蛋白尿は、尿中に血液中のたんぱく質が漏れ出ていることを示しています。ただし、正常でも多少の蛋白は出ています。
蛋白尿は年齢とともに陽性が増え、男性の場合20歳では2%、60歳では5%が陽性です。女性の場合は60歳代で2%、70歳代で3%です。
蛋白尿は検尿試験紙で調べます。陽性の場合はさらに尿蛋白の量を調べます。また、尿蛋白の原因を調べるために、腎臓の一部を針でとって調べる腎生検を行うこともあります。
尿蛋白が大量に漏れ出るのは腎臓が障害を受けているからです。1日に3.5g以上の尿蛋白が出ると血液中のたんぱく質の1種のアルブミンの濃度が低下します。その結果、全身に浮腫(むくみ)が起こります。糖尿病の場合は、1日30mgのわずかな尿蛋白でも、全身に動脈硬化が起こっている場合があります。

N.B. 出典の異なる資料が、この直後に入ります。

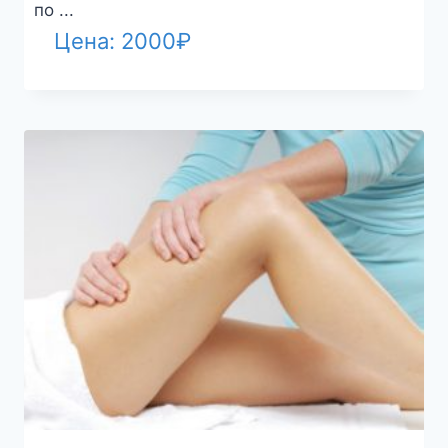
по ...
Цена:
2000
₽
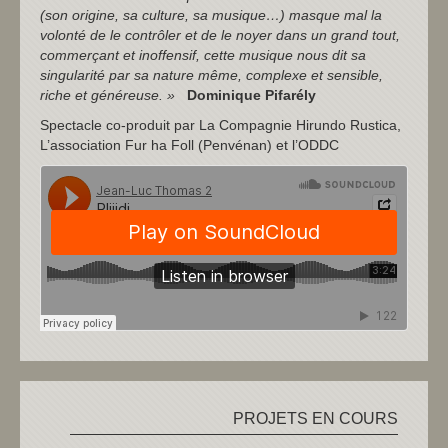
(son origine, sa culture, sa musique…) masque mal la
volonté de le contrôler et de le noyer dans un grand tout,
commerçant et inoffensif, cette musique nous dit sa
singularité par sa nature même, complexe et sensible,
riche et généreuse. »
Dominique Pifarély
Spectacle co-produit par La Compagnie Hirundo Rustica,
L’association Fur ha Foll (Penvénan) et l’ODDC
PROJETS EN COURS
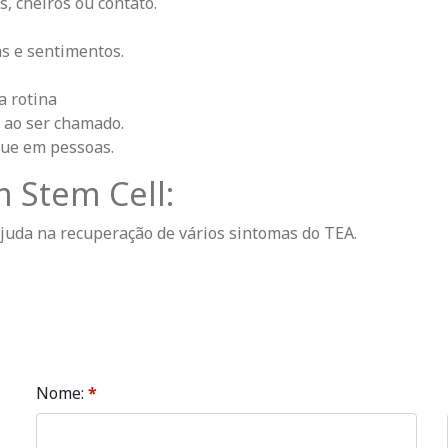
s, cheiros ou contato.
as e sentimentos.
 rotina
 ao ser chamado.
que em pessoas.
 Stem Cell:
 ajuda na recuperação de vários sintomas do TEA.
Nome:
*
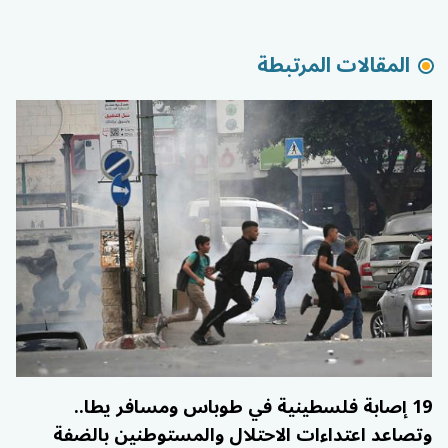
المقالات المرتبطة
19 إصابة فلسطينية في طوباس ومسافر يطا..
وتصاعد اعتداءات الاحتلال والمستوطنين بالضفة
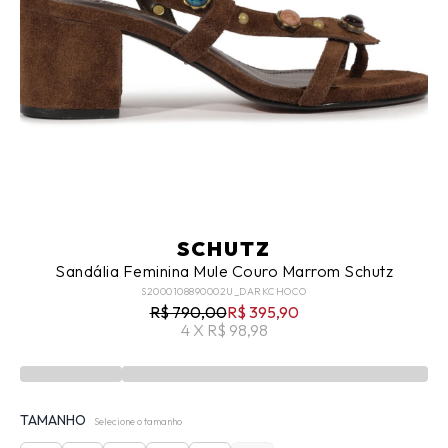
SCHUTZ
Sandália Feminina Mule Couro Marrom Schutz
S2000108890002U_DARKCHOCO
R$ 790,00
R$ 395,90
4 X R$ 98,98
TAMANHO
Selecione o tamanho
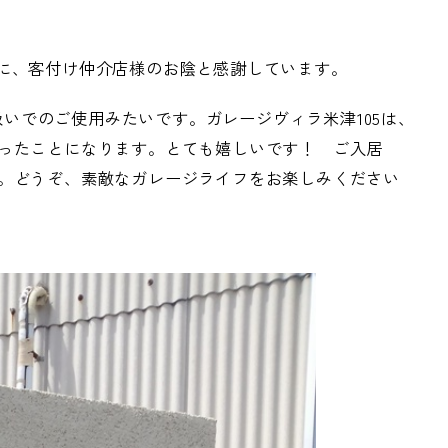
えに、客付け仲介店様のお陰と感謝しています。
いでのご使用みたいです。ガレージヴィラ米津105は、
入ったことになります。とても嬉しいです！ ご入居
す。どうぞ、素敵なガレージライフをお楽しみください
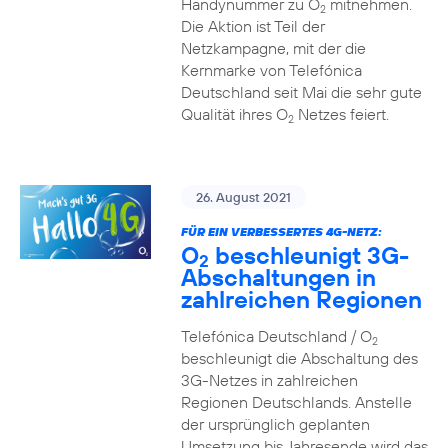
Handynummer zu O
mitnehmen.
2
Die Aktion ist Teil der
Netzkampagne, mit der die
Kernmarke von Telefónica
Deutschland seit Mai die sehr gute
Qualität ihres O
Netzes feiert.
2
26. August 2021
FÜR EIN VERBESSERTES 4G-NETZ:
O
beschleunigt 3G-
2
Abschaltungen in
zahlreichen Regionen
Telefónica Deutschland / O
2
beschleunigt die Abschaltung des
3G-Netzes in zahlreichen
Regionen Deutschlands. Anstelle
der ursprünglich geplanten
Umsetzung bis Jahresende wird das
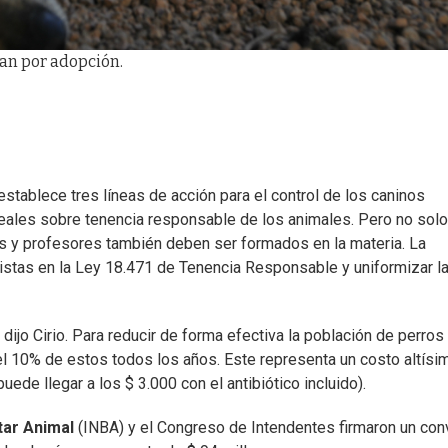
an por adopción.
stablece tres líneas de acción para el control de los caninos
ceales sobre tenencia responsable de los animales. Pero no solo
ros y profesores también deben ser formados en la materia. La
istas en la Ley 18.471 de Tenencia Responsable y uniformizar l
, dijo Cirio. Para reducir de forma efectiva la población de perros
el 10% de estos todos los años. Este representa un costo altísi
uede llegar a los $ 3.000 con el antibiótico incluido).
tar Animal
(INBA) y el Congreso de Intendentes firmaron un con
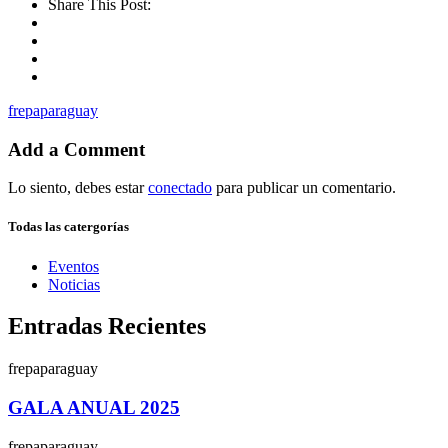
Share This Post:
frepaparaguay
Add a Comment
Lo siento, debes estar
conectado
para publicar un comentario.
Todas las catergorías
Eventos
Noticias
Entradas Recientes
frepaparaguay
GALA ANUAL 2025
frepaparaguay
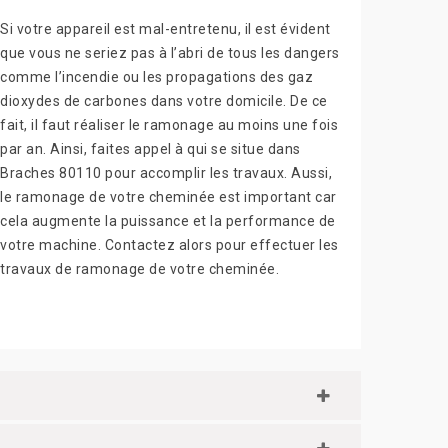
Si votre appareil est mal-entretenu, il est évident
que vous ne seriez pas à l’abri de tous les dangers
comme l’incendie ou les propagations des gaz
dioxydes de carbones dans votre domicile. De ce
fait, il faut réaliser le ramonage au moins une fois
par an. Ainsi, faites appel à qui se situe dans
Braches 80110 pour accomplir les travaux. Aussi,
le ramonage de votre cheminée est important car
cela augmente la puissance et la performance de
votre machine. Contactez alors pour effectuer les
travaux de ramonage de votre cheminée.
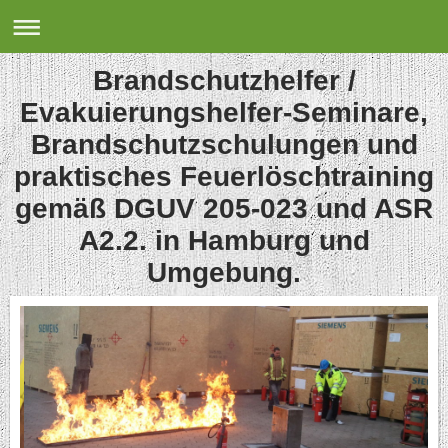
Brandschutzhelfer /
Evakuierungshelfer-Seminare,
Brandschutzschulungen und
praktisches Feuerlöschtraining
gemäß DGUV 205-023 und ASR
A2.2. in Hamburg und
Umgebung.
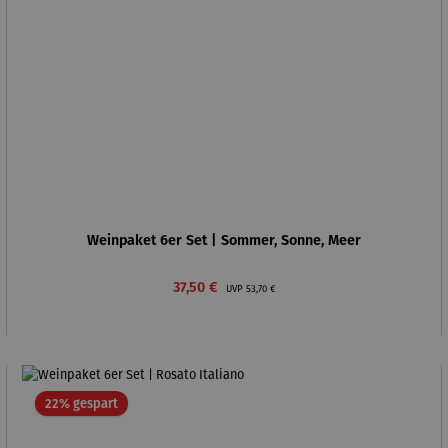
Weinpaket 6er Set | Sommer, Sonne, Meer
Verkaufspreis:
Regulärer Preis:
37,50 €
UVP
53,70 €
Rabatt
22% gespart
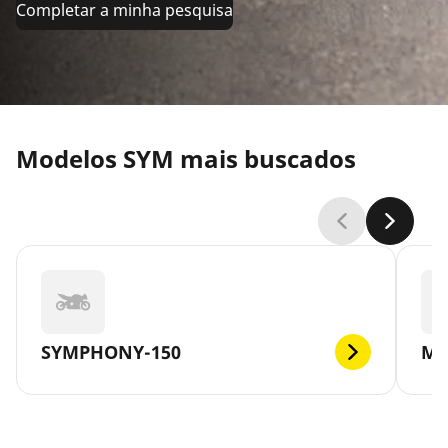
Completar a minha pesquisa
Modelos SYM mais buscados
SYMPHONY-150
MA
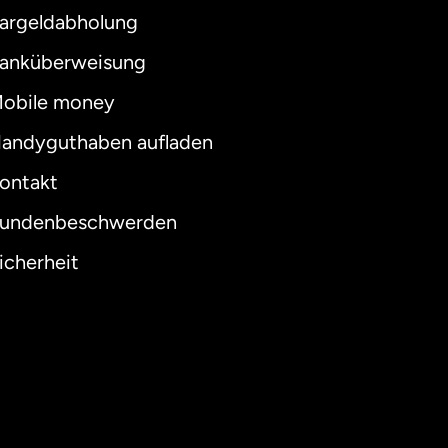
argeldabholung
anküberweisung
obile money
andyguthaben aufladen
ontakt
undenbeschwerden
icherheit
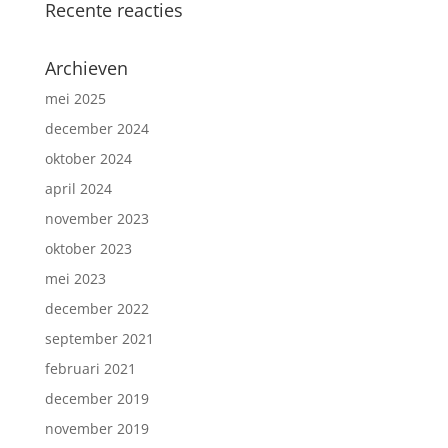
Recente reacties
Archieven
mei 2025
december 2024
oktober 2024
april 2024
november 2023
oktober 2023
mei 2023
december 2022
september 2021
februari 2021
december 2019
november 2019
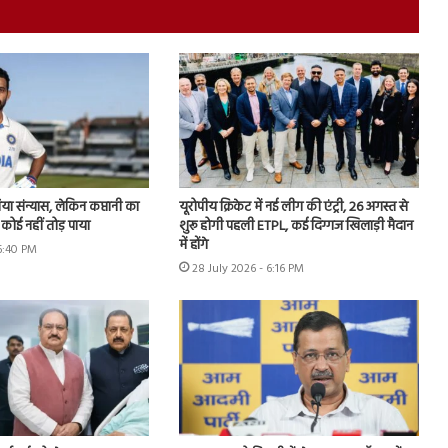
िया संन्यास, लेकिन कप्तानी का
यूरोपीय क्रिकेट में नई लीग की एंट्री, 26 अगस्त से
कोई नहीं तोड़ पाया
शुरू होगी पहली ETPL, कई दिग्गज खिलाड़ी मैदान
में होंगे
 6:40 PM
28 July 2026 - 6:16 PM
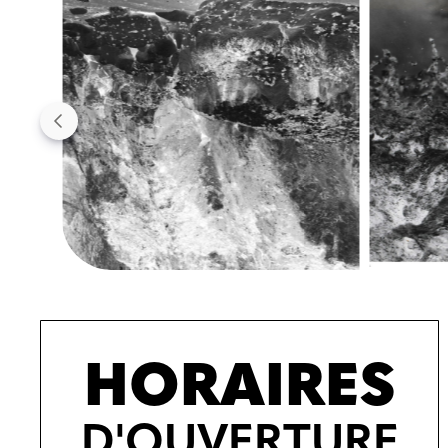
HORAIRES
D'OUVERTURE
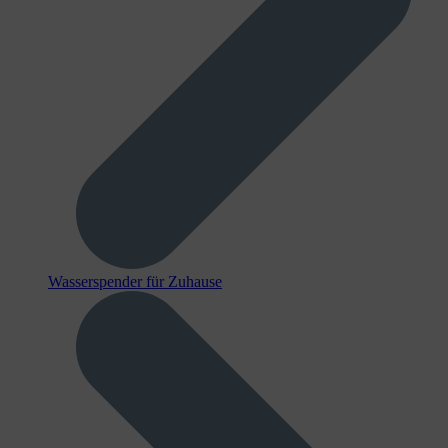
Wasserspender für Zuhause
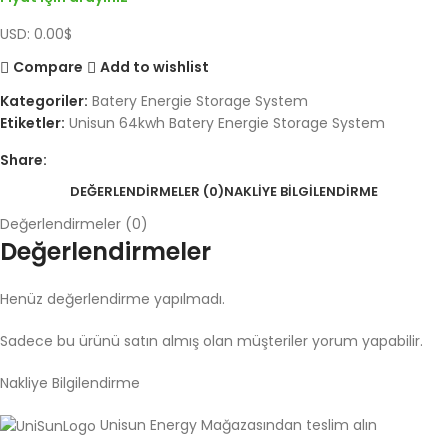
USD
:
0.00$
Compare
Add to wishlist
Kategoriler:
Batery Energie Storage System
Etiketler:
Unisun 64kwh Batery Energie Storage System
Share:
DEĞERLENDIRMELER (0)
NAKLIYE BILGILENDIRME
Değerlendirmeler (0)
Değerlendirmeler
Henüz değerlendirme yapılmadı.
Sadece bu ürünü satın almış olan müşteriler yorum yapabilir.
Nakliye Bilgilendirme
Unisun Energy Mağazasından teslim alın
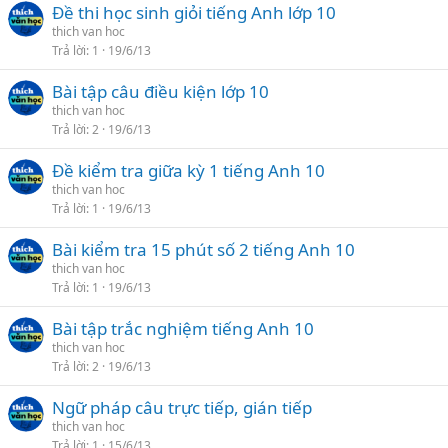
Đề thi học sinh giỏi tiếng Anh lớp 10
thich van hoc
Trả lời
1
19/6/13
Bài tập câu điều kiện lớp 10
thich van hoc
Trả lời
2
19/6/13
Đề kiểm tra giữa kỳ 1 tiếng Anh 10
thich van hoc
Trả lời
1
19/6/13
Bài kiểm tra 15 phút số 2 tiếng Anh 10
thich van hoc
Trả lời
1
19/6/13
Bài tập trắc nghiệm tiếng Anh 10
thich van hoc
Trả lời
2
19/6/13
Ngữ pháp câu trực tiếp, gián tiếp
thich van hoc
Trả lời
1
15/6/13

治療は原因によって異なります。大量に尿蛋白が出る場合は入院が必要です。
高血圧を合併する場合は血圧を下げるACE阻害薬やアンジオテンシン受容体拮抗薬を使用します。
浮腫がある場合は利尿剤を用いることもあります。
尿蛋白の原因が、免疫グロブリンが沈着するIgA 腎症で、1日1g以上の尿蛋白が出る場合は、ステロイドによる治療が有効です。
蛋白尿が1日3.5g以上の場合はネフローゼ症候群といい、ステロイドや免疫抑制薬の治療を行います。